Other Forecasting Options for Vanguard Commodity

Whether a novice or experienced investor, anyone considering Vanguard needs to understand the dynamics of Vanguard Commodity's price movement. Price charts for Vanguard Mutual Fund contain a significant amount of noise that can distort investment decisions.

Vanguard Commodity Related Equities

The following equities are related to Vanguard Commodity within the Commodities Broad Basket space and can be used for peer comparison, relative valuation, or portfolio diversification. Comparing Vanguard Commodity against peers on metrics such as P/E, margins, and return on equity helps contextualize its positioning and identify relative strengths or weaknesses.
 Risk & Return  Correlation

Vanguard Commodity Market Strength Events

Analyzing market strength indicators for Vanguard Commodity enables investors to understand how the mutual fund performs relative to overall market momentum. These indicators are valuable tools for identifying when to enter or exit positions in Vanguard Commodity Strategy.

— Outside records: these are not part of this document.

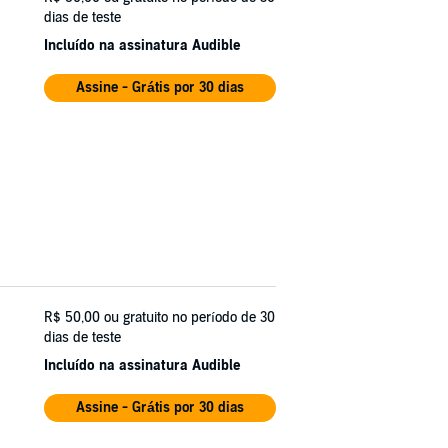
dias de teste
Incluído na assinatura Audible
Assine - Grátis por 30 dias
R$ 50,00
ou gratuito no período de 30
dias de teste
Incluído na assinatura Audible
Assine - Grátis por 30 dias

Vanguard Commodity Risk Indicators

Identifying and analyzing Vanguard Commodity's key risk indicators is a foundational step in projecting how its price may evolve. This process quantifies the risk associated with Vanguard Commodity's and decide how to manage it.
Please note, the risk measures we provide can be used independently or collectively to perform a risk assessment. When comparing two potential investments, we recommend comparing similar equities with homogenous growth potential and valuation from related markets to determine which investment holds the most risk.

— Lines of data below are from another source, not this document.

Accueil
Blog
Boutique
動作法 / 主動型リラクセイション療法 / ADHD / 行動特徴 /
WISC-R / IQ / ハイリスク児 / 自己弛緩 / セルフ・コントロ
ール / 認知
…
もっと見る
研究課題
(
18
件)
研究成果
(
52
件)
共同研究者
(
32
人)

Story Coverage note for Vanguard Commodity

A coverage review of Vanguard Commodity Strategy shows when the security is attracting above-average attention from contributors and market observers. This is most useful when investors want to understand why a security is suddenly drawing more public discussion.

Other Macroaxis Stories

Macroaxis publishes story content for a diverse readership that includes finance students, independent investors, money managers, and market-focused operating teams. What connects that audience is a focus on building stronger portfolios through better research, risk awareness, and comparative analysis.